(What you need to do) The stretch wanted below opens at the line containing "Gláucia Pereira Viana" and closes at the line containing "DOI 10.22533/at.ed.39819150216". Please return it exactly, with no other lines.

[Extracted page text data]
= = = = =
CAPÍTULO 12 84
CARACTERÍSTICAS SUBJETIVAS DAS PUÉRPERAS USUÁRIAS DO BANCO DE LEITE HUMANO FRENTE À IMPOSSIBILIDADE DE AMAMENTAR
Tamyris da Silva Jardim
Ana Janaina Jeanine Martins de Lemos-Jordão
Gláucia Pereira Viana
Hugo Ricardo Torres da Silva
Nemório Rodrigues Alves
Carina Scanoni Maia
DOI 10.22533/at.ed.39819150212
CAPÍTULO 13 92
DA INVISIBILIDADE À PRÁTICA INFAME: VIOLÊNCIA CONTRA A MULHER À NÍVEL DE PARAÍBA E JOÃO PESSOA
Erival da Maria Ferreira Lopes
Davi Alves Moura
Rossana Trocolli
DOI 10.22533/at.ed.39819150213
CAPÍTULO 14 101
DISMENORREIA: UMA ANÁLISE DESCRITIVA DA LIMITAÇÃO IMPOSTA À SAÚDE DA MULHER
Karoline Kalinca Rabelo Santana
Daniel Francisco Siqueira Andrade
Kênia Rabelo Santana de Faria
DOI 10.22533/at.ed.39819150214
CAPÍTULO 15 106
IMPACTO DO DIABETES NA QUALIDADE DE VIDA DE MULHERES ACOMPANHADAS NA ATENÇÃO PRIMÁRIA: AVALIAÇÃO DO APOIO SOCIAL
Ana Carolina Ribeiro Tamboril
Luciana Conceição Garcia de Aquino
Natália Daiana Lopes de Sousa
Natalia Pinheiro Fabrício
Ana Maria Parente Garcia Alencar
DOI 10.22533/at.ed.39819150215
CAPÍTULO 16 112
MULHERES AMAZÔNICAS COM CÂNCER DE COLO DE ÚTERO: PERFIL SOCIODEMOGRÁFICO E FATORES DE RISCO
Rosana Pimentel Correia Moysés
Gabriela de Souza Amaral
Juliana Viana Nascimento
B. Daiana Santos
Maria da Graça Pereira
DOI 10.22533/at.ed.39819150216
= = = = =
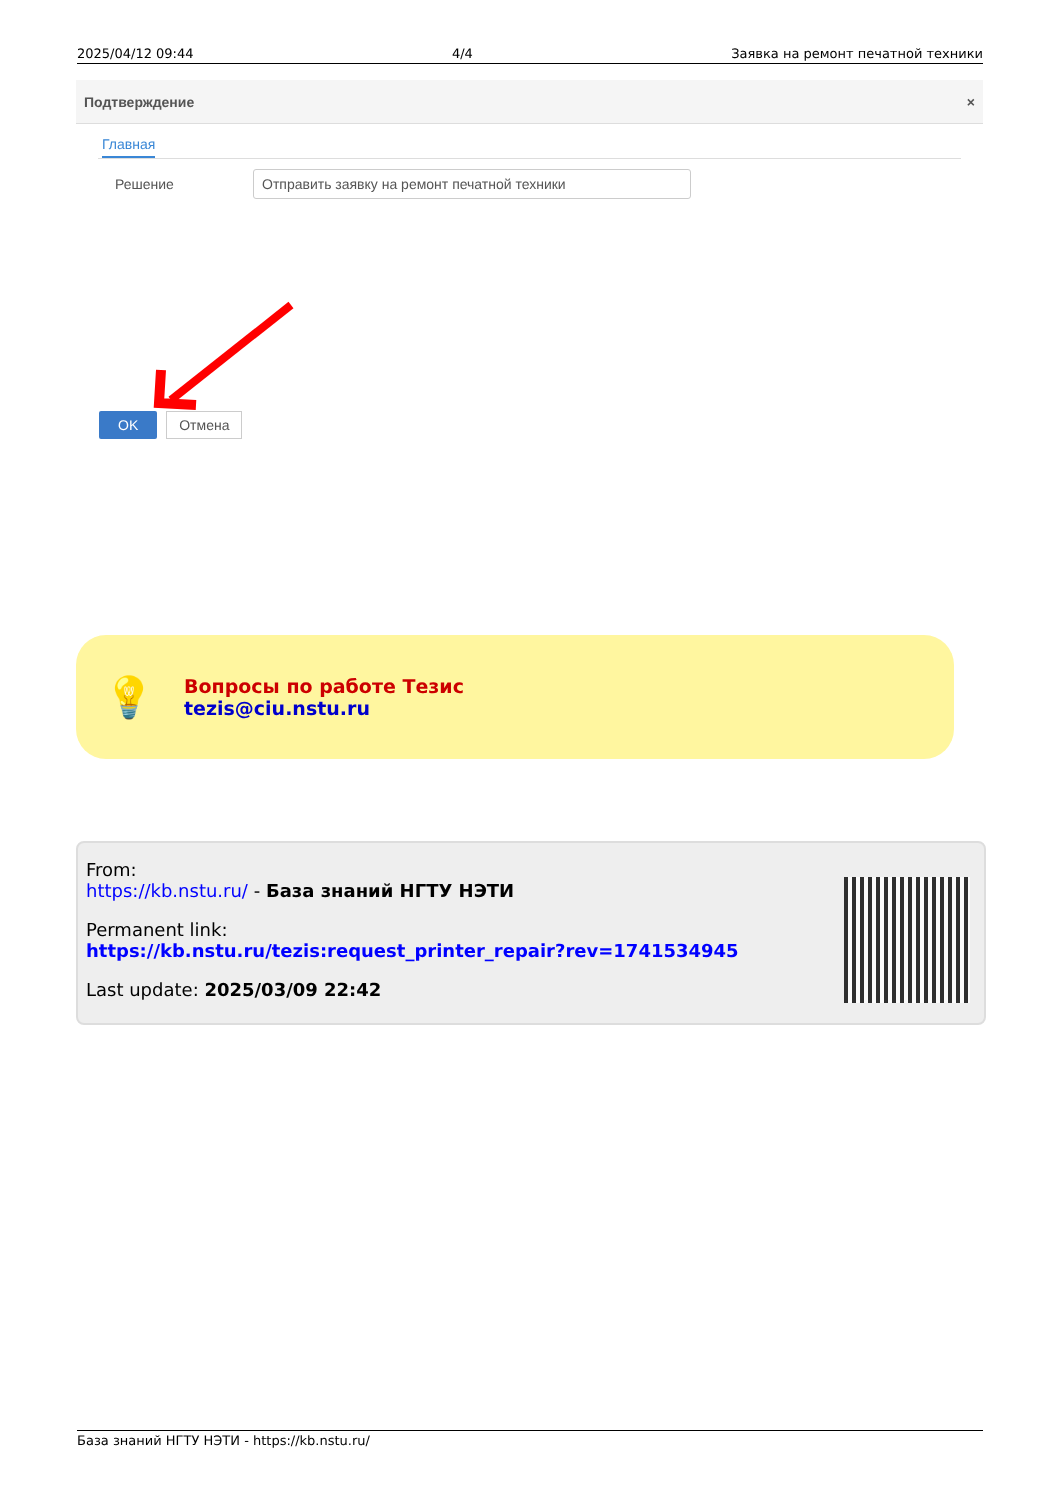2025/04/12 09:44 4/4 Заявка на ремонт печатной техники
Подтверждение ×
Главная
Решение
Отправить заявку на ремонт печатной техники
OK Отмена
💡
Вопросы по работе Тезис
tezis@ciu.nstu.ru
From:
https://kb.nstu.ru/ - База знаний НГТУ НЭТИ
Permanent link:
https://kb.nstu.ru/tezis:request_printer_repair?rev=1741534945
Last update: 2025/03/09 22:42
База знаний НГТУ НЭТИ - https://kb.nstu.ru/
= = = = =
(Written response)
Gláucia Pereira Viana
Hugo Ricardo Torres da Silva
Nemório Rodrigues Alves
Carina Scanoni Maia
DOI 10.22533/at.ed.39819150212
CAPÍTULO 13 92
DA INVISIBILIDADE À PRÁTICA INFAME: VIOLÊNCIA CONTRA A MULHER À NÍVEL DE PARAÍBA E JOÃO PESSOA
Erival da Maria Ferreira Lopes
Davi Alves Moura
Rossana Trocolli
DOI 10.22533/at.ed.39819150213
CAPÍTULO 14 101
DISMENORREIA: UMA ANÁLISE DESCRITIVA DA LIMITAÇÃO IMPOSTA À SAÚDE DA MULHER
Karoline Kalinca Rabelo Santana
Daniel Francisco Siqueira Andrade
Kênia Rabelo Santana de Faria
DOI 10.22533/at.ed.39819150214
CAPÍTULO 15 106
IMPACTO DO DIABETES NA QUALIDADE DE VIDA DE MULHERES ACOMPANHADAS NA ATENÇÃO PRIMÁRIA: AVALIAÇÃO DO APOIO SOCIAL
Ana Carolina Ribeiro Tamboril
Luciana Conceição Garcia de Aquino
Natália Daiana Lopes de Sousa
Natalia Pinheiro Fabrício
Ana Maria Parente Garcia Alencar
DOI 10.22533/at.ed.39819150215
CAPÍTULO 16 112
MULHERES AMAZÔNICAS COM CÂNCER DE COLO DE ÚTERO: PERFIL SOCIODEMOGRÁFICO E FATORES DE RISCO
Rosana Pimentel Correia Moysés
Gabriela de Souza Amaral
Juliana Viana Nascimento
B. Daiana Santos
Maria da Graça Pereira
DOI 10.22533/at.ed.39819150216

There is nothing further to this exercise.